Can you tell when someone isn’t well?
A new study published in the journal Proceedings of the Royal Society B suggests that we are able to tell if a person is sick by looking at their face. But we are only slightly better than chance. Which begs the question, are those in the world of wellness even better than slightly better?
“We can detect subtle cues related to the skin, eyes and mouth,” John Axelsson of the Karolinska Institute, co-author of the study, was quoted as saying by the Washington Post. “And we judge people as sick by those cues.”
According the the Post Axelsson and a team of neuroscientists and psychologists in Germany and Sweden injected eight men and eight women with a molecule found in bacterial membranes. The molecule does not cause illness but it causes the immune system to start working because they body doesn’t know that the bacteria are not actually attacking. The immune response causes “feelings of sickness.”
On another day, they injected the same subjects with a placebo of saline solution. The researchers photographed the subjects on both days, then showed the photos to 60 university students and asked them to assess the state of the subjects’ health.

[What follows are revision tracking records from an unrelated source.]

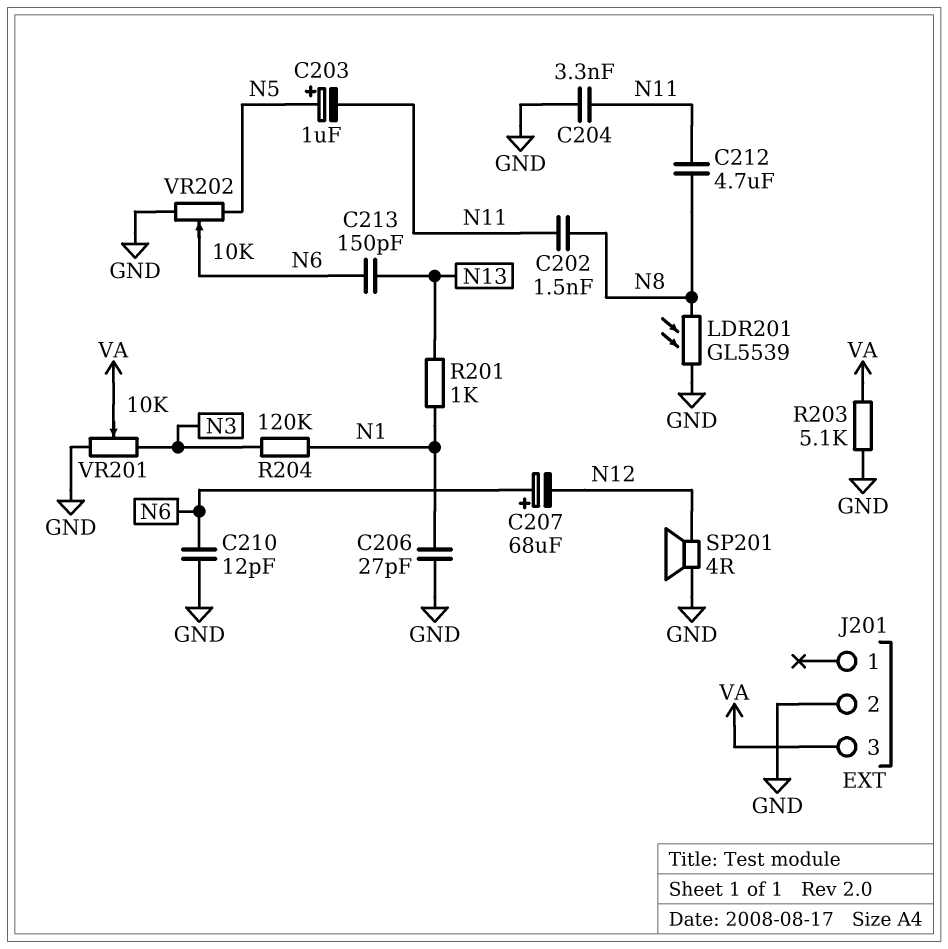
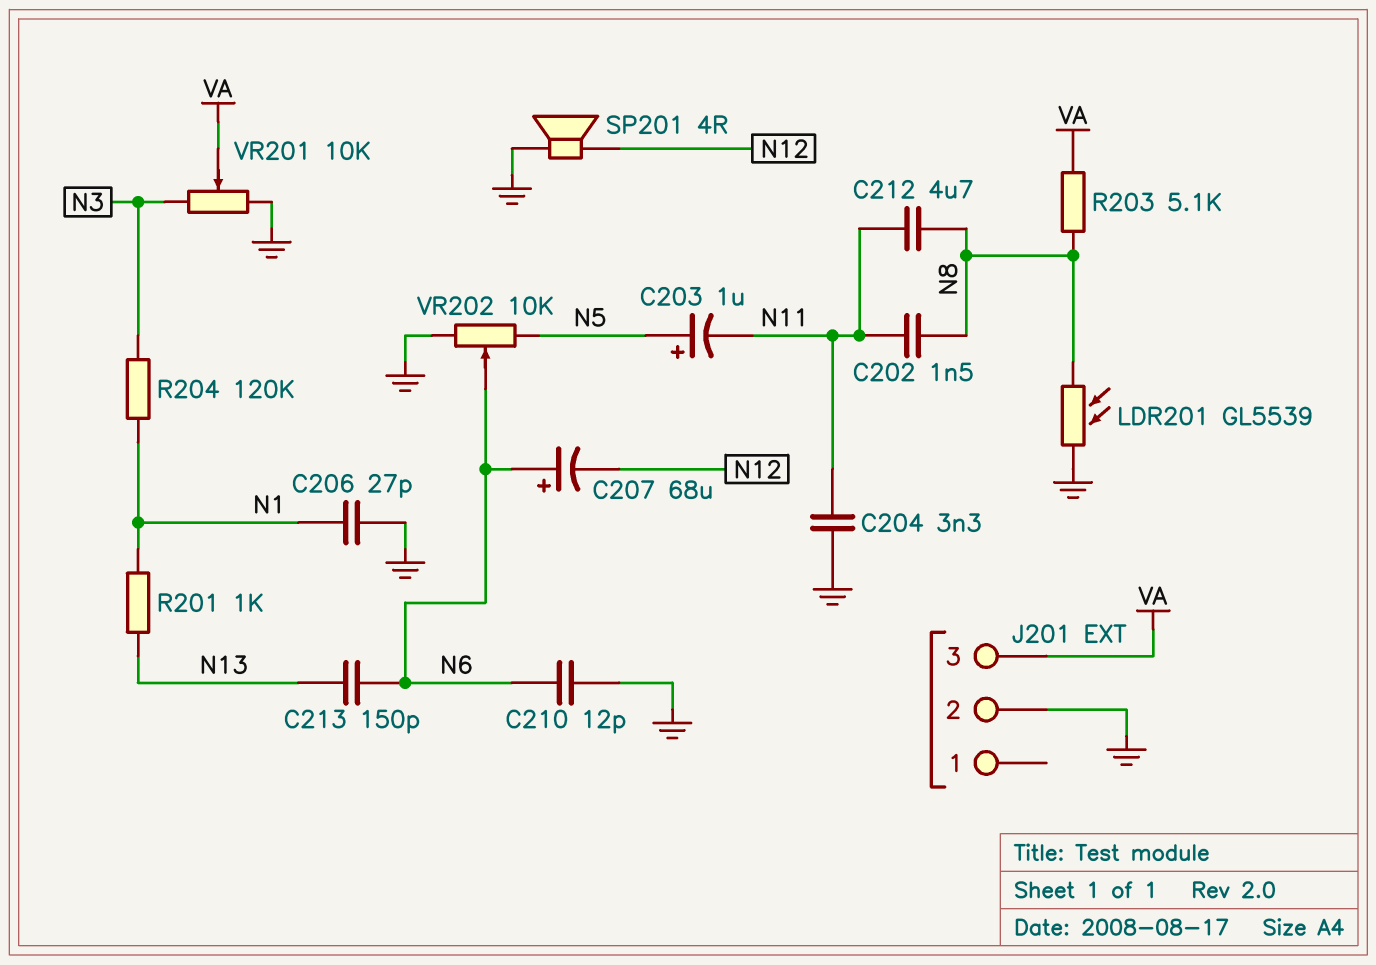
R203: 5.1k (GND, VA) -> 5.1k (N8, VA)

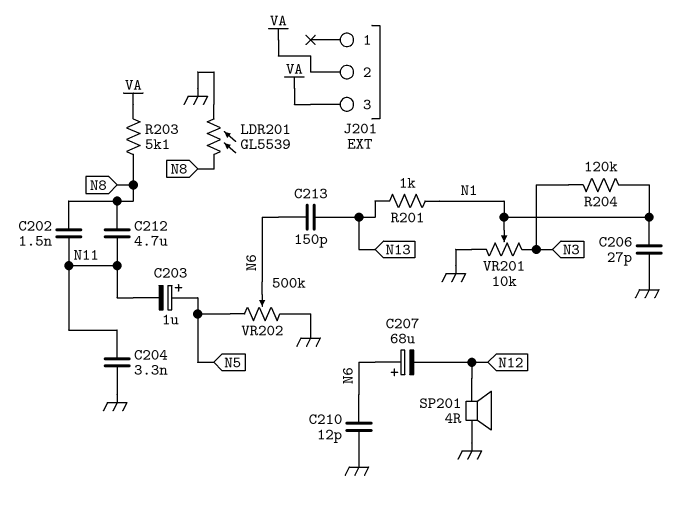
J201 pin 2: GND -> VA
VR201: 10k (GND, N3, wiper VA) -> 10k (GND, N3, wiper N1)
VR202: 10k (GND, N5, wiper N6) -> 500k (GND, N5, wiper N6)

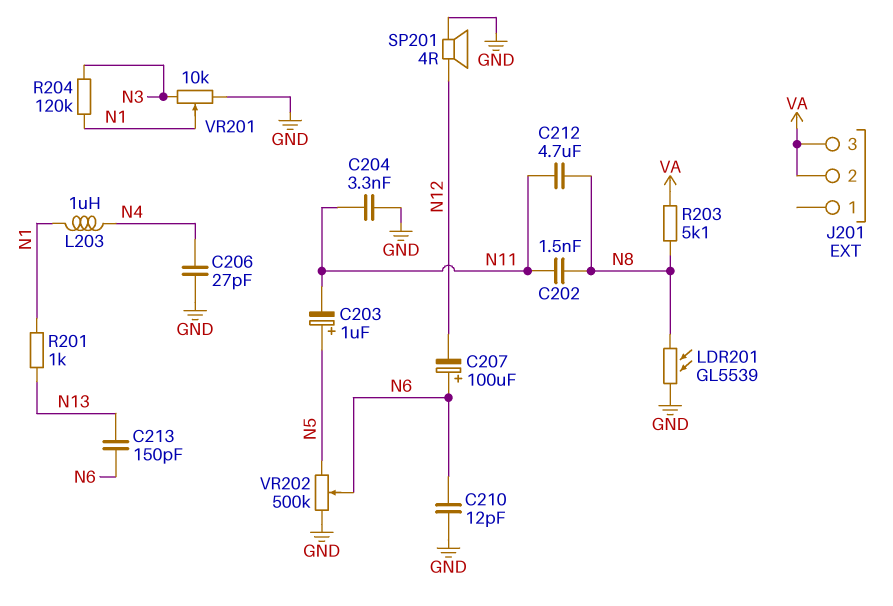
C206: 27pF (GND, N1) -> 27pF (GND, N4)
C207: 68uF (plus N6, minus N12) -> 100uF (plus N6, minus N12)
L203: none -> 1uH (N1, N4)

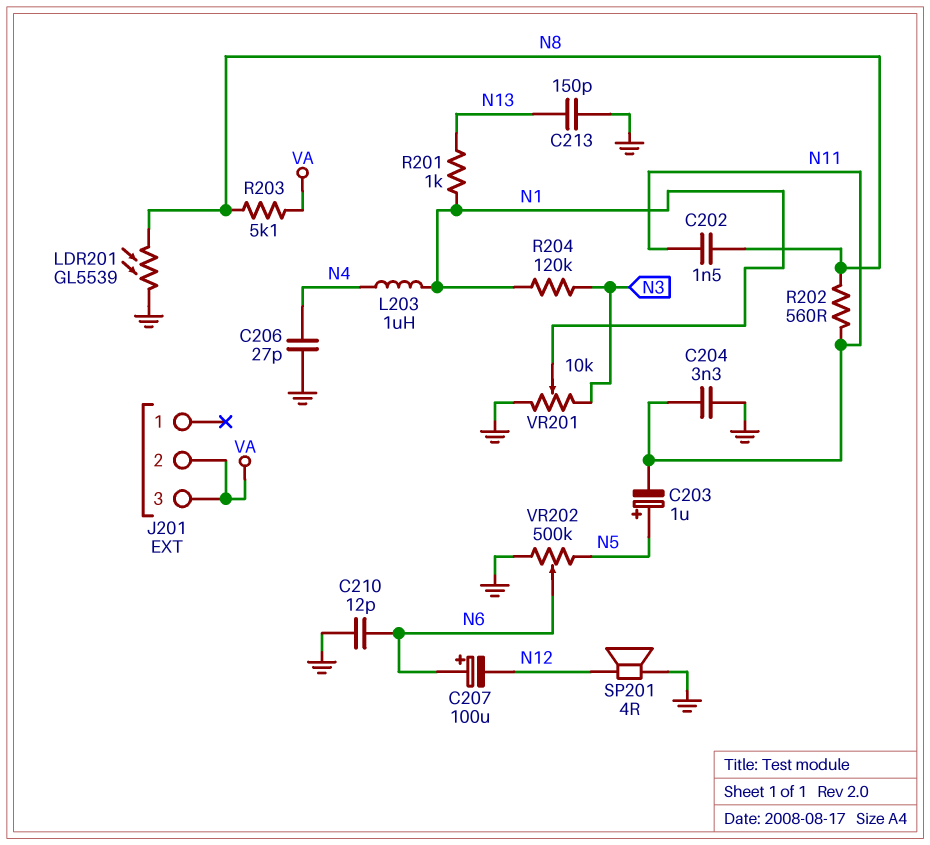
C212: 4.7uF (N8, N11) -> none
C213: 150pF (N6, N13) -> 150pF (GND, N13)
R202: none -> 560 (N8, N11)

The students’ detection of immune responses was “somewhat” more accurate than sheer chance, says the WP. “On a scale of 0.5 to 1, 0.5 being completely random, the observers averaged a score of 0.62.”
If I understand correctly, images were assessed 1,920 times. Out of those 1,215 were identified as “sick.” Of those 1,215, tagged as “sick,” nearly 800 were correct conclusions.
“Interestingly, the most robust predictors of apparent sickness were pale skin and hanging eyelids in the models,” the authors wrote. “These findings suggest that paleness and having a tired appearance (both looking tired and having hanging eyelids) are markers of actual sickness.”
Axelsson and co-authors say that the ability to detect illness in someone’s face may lead to improvements in public health.
“Detection and avoidance of sick individuals have been proposed as essential components in a behavioural defence against disease, limiting the risk of contamination…
“Acutely sick people were rated by naive observers as having paler lips and skin, a more swollen face, droopier corners of the mouth, more hanging eyelids, redder eyes, and less glossy and patchy skin, as well as appearing more tired. Our findings suggest that facial cues associated with the skin, mouth and eyes can aid in the detection of acutely sick and potentially contagious people.”
They caution, however, that further research is required to improve accuracy and to test whether identification is similar across diseases and ethnic groups, as all the subjects in this study were white.
Can you tell which face is sick and which one is well in the above image?
Answer: The face in the left is sick.